In my last article, we looked at a mistake that many people make when dealing with successive increases and decreases. In this article, we’ll examine another common error. To set the stage, please answer the following question:

**If toaster X costs 10 percent more than toaster Y costs, which of the following COULD be true?**

**I. Toaster Y costs $10 less than toaster X costs**

II. Toaster X costs $20 more than toaster Y costs

III. Toaster Y costs 10 percent less than toaster X costs

(A) I only

(B) I and II only

(C) I and III only

(D) II and III only

(E) I, II and III

Let’s check each statement.

__Statement I__: toaster Y costs $10 less than toaster X costs. If toaster Y cost $100, then toaster X would cost $110, in which case statement I would be true.

__Statement II__: toaster X costs $20 more than toaster Y costs. If toaster Y cost $200, then toaster X would cost $220, in which case statement II would be true.

__Statement III__: toaster Y costs 10 percent less than toaster X costs. This statement can never be true (we’ll see why shortly).

So, the correct answer is B.

If you thought the answer was E, then you probably have a common misconception that goes something like this: *If A is k percent greater than B, then B must be k percent less than A. *This, however, is not true. In fact, if we were to create a rule, it would go something like this:

**If A is k percent greater than B, then B is NOT k percent less than A.**

So, for example, if toaster X costs 10 percent more than toaster Y costs, then toaster Y does NOT cost 10 percent less than toaster X costs.

To demonstrate this, let’s plug in some nice prices for the two toasters. We already recognized that, if toaster Y cost $100, then toaster X would cost $110. Here, we can see that toaster X costs 10% more than toaster Y, but toaster Y does not cost 10 percent less than toaster X.

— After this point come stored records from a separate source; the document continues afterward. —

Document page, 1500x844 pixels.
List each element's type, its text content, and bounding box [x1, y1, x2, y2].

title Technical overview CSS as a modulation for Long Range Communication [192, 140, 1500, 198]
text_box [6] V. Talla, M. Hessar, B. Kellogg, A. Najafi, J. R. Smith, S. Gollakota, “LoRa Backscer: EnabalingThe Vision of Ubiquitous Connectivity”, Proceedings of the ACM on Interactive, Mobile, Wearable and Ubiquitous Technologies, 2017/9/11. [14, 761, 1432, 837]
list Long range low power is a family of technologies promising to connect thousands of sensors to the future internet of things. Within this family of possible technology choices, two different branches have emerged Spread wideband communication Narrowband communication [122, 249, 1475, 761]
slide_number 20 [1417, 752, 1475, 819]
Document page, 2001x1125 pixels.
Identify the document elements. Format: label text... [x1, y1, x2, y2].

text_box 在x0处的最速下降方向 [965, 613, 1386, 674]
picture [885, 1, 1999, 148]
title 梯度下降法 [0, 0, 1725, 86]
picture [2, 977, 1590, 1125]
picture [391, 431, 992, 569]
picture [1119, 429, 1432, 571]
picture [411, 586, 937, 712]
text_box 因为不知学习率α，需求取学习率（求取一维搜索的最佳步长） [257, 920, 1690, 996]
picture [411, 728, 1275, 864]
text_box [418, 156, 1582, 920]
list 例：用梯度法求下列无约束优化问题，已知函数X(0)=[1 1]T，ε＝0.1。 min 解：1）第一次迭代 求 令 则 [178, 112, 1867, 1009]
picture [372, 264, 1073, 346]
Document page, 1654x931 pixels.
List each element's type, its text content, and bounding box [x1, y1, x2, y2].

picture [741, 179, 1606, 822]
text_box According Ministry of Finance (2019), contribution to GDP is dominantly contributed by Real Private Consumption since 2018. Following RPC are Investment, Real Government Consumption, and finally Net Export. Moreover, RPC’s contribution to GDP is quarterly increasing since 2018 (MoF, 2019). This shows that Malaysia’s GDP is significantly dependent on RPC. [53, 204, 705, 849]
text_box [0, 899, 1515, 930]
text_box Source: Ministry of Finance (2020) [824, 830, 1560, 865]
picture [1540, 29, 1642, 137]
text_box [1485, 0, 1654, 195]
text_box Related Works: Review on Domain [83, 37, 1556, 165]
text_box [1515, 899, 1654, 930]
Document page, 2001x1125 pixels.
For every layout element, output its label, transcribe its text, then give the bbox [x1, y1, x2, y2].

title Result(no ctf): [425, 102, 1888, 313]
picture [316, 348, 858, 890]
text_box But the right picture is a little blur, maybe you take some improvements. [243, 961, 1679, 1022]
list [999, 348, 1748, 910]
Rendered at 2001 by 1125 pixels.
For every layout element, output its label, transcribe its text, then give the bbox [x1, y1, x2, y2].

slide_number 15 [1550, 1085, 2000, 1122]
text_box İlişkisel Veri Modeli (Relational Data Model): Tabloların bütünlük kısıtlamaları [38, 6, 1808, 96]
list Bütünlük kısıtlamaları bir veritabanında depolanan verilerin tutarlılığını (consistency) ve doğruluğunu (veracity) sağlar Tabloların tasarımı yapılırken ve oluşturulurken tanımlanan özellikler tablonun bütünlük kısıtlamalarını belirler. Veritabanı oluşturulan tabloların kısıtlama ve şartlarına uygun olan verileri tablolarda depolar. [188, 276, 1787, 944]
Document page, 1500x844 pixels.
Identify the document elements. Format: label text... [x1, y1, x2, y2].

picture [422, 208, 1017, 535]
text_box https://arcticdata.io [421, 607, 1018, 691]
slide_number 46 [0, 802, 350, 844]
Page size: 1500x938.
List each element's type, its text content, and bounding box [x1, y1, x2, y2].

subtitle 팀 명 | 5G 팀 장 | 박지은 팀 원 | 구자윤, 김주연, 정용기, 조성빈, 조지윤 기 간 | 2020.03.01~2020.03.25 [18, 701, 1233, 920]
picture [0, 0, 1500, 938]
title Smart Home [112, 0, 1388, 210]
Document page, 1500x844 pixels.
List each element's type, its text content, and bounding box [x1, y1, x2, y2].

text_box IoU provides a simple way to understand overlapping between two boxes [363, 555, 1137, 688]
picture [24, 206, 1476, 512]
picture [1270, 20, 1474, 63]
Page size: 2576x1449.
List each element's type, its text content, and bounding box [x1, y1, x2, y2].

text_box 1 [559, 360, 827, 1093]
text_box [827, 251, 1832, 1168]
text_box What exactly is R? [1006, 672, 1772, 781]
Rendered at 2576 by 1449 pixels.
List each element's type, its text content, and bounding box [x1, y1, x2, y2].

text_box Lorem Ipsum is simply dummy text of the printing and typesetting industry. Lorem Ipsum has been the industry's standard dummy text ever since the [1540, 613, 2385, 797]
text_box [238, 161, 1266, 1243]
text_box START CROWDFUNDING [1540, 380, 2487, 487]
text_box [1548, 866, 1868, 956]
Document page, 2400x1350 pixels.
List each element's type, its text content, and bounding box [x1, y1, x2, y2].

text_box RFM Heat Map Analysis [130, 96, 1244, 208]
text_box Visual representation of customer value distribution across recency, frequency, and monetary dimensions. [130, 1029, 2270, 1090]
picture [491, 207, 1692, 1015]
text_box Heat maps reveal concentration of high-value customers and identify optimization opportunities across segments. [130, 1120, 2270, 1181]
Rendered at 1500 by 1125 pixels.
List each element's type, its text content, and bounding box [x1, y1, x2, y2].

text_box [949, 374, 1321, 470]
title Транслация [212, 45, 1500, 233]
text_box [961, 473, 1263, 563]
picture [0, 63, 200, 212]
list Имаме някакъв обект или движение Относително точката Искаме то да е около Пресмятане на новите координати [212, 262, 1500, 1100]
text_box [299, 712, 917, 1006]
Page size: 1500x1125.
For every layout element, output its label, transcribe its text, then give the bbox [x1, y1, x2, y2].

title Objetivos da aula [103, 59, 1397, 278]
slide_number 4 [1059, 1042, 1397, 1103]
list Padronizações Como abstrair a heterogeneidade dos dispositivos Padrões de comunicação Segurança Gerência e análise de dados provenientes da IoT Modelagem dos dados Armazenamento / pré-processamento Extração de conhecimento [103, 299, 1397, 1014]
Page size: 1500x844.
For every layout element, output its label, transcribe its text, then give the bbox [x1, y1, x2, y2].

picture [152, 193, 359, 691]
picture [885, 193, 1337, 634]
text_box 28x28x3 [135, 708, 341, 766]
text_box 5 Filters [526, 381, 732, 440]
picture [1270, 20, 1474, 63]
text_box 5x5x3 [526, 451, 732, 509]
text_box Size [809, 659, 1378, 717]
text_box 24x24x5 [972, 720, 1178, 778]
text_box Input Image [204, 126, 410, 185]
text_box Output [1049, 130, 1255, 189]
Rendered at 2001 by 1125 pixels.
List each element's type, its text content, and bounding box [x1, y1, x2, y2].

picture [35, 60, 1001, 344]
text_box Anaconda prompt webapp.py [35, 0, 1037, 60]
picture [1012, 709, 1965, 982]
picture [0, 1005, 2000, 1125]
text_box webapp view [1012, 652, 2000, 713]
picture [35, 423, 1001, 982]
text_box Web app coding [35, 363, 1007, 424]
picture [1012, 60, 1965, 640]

The price difference is $10, and since 10/110 is approximately 9.09%, we can see that toaster Y actually costs about 9.09% less than toaster X.

Now, I’m not going to provide a global proof of the above statement (in blue); I’ll leave that to you. Rather, let’s examine a few examples that illustrate the main central concept here.

**Example A: Lisa is 4 feet tall, and Bart is 5 feet tall**

The height difference is 1 foot. So, Bart is 25% taller than Lisa (since 1/4 = 25%), but Lisa is NOT 25% shorter than Bart. Lisa is 20% shorter than Bart (since 1/5 = 20%)

**Example B: Car X costs $20,000, and car Y costs $40,000**

The price difference is $20,000. So, car Y costs 100% more than car X (since 20,000/20,000 = 100%), but car X does NOT cost 100% less than car Y. Car X costs 50% less than car Y (since 20,000/40,000 = 50%).

So, when dealing with percents, be sure to remember the following:

**If A is k percent greater than B, then B is NOT k percent less than A.**